Learn Shared Dynamics with Meta-World Models

4 minute read

Published:

We often consider the features from the appearance. Sometimes, we also try to learn the features correlated to the context, like word embeddings. Words with similar properties can share some similarities in the word embedding space. Now, consider reinforcement learning(RL) environment states from this aspect: If two world environments hold different state space $\mathcal{S}_1$ and $\mathcal{S}_2$, but they have the same action space $\mathcal{A}$ and the agent interacts with the environments in the same way physically. We call the two worlds to have the same dynamics.

For example, you and your reflection in the mirror have the same dynamics, but the observations are reversed horizontally. However, when you consider your reflection in the mirror is yourself, you started to unify the representations of you and it. The example may also be one illustration of the mirror test which shows the existence of self-consciousness.

To explore the same process using machine learning, we proposed to use the shared dynamics to learn a meta-world model. The meta-world model is based on the world model architectures. The world model consists of Vision($\mathcal{V}$) model and Memory($\mathcal{M}$) model. We choose the V model as VAE, and the M model as LSTM in our architecture. Meta-World aims to learn the shared dynamics among multiple worlds so that one M model is shared across different world environments while each world keeps one individual V model. The training loss comes from the reconstruction loss of VAE and the prediction loss of LSTM. In correspondence, the training procedure is divided into reconstruction phase $\mathcal{R}$ and prediction phase $\mathcal{P}$. In the $\mathcal{R}$ phase, we train VAE using reconstruction loss. In the $\mathcal{P}$ phase, we train both VAE and LSTM using prediction loss.

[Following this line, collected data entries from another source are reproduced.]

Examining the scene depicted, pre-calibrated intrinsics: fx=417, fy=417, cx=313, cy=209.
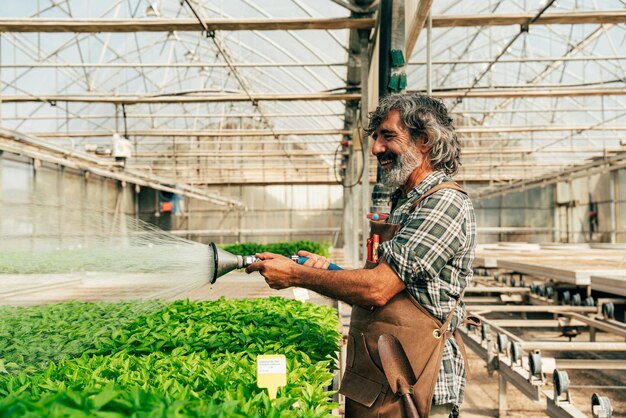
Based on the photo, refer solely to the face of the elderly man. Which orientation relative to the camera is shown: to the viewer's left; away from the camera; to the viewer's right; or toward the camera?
to the viewer's left

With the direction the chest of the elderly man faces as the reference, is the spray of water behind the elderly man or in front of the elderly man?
in front

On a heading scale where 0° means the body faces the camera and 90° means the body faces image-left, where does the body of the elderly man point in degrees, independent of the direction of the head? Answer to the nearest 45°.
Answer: approximately 90°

The reason why we don’t train the models jointly is that the conflicts between the two kinds of losses can lead the meta-world model to a local minimum with poor performances.

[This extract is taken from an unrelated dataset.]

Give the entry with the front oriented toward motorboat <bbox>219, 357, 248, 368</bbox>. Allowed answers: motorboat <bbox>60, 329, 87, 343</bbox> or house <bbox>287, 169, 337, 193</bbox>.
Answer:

The two training phases can be understood as:

  1. $\mathcal{P}$ phase destroys the reconstruction ability of $\mathcal{V}$ models to be compatible with the shared dynamics;
  2. $\mathcal{R}$ phase recovers the reconstruction ability of $\mathcal{V}$.

Two phases alternate until they reach the balance.

Our experiments are carried on the variants of the Atari Pong environment. Pong environment is preprocessed into binary images at first. Then we have five kinds of variants of it which is shown in Fig.1. $\Gamma_o$ is the original world and five variants are $\Gamma_t$, $\Gamma_h$, $\Gamma_v$, $\Gamma_c$, $\Gamma_m$. $\Gamma_t$ is the transpose of the original world; $\Gamma_v$ divided $\Gamma_o$ into two parts vertically and swap them and $\Gamma_h$ is obtained similarly but horizontally; $\Gamma_c$ changes the colour of $\Gamma_o$; $\Gamma_m$ is $\Gamma_o$’s mirror world. All those worlds have different state space, but with the same action space and the physical meanings of actions are the same.

Fig.1 - five world variants

The problem appears that how can we know we have learned the shared dynamics because the network capacity allows it to learn many dynamics simultaneously. We validate it indirectly by observing whether the representations of corresponding states from different worlds are unified. If they’re similar, they share the same representations, and the dynamic changes between adjacent states are also the same. For the variational inference in VAE, the latent vectors are generated from distribution and KL divergence between two distributions with low variance can be very high. Thus, we choose not to compare the latent vector $z$ of VAE directly. We can decode the $z$ encoded by one world’s V model using another world’s V model and see whether the output is the corresponding state. If it is, we regard it as the symbol that we learn the shared dynamics, and it also leads to the fact that the shared dynamics can unify the representations.

In our most experiments, we choose $\Gamma_o$ and one world from {$\Gamma_t$, $\Gamma_h$, $\Gamma_v$, $\Gamma_c$, $\Gamma_m$} to train the meta-world. The validation results are listed below.

Fig.2 - five world validation

Fig.3 - four worlds comparison($\Gamma_v$ excluded)

In summary, what we only do is let the agent try to find one shared dynamics to associate itself and ‘itself’ in another world, then it’s able to pass the mirror test. We also try to train multiple worlds together and improve the success probability of training multiple worlds. As a result, we also find something interesting which may be updated later or delivered in a new post.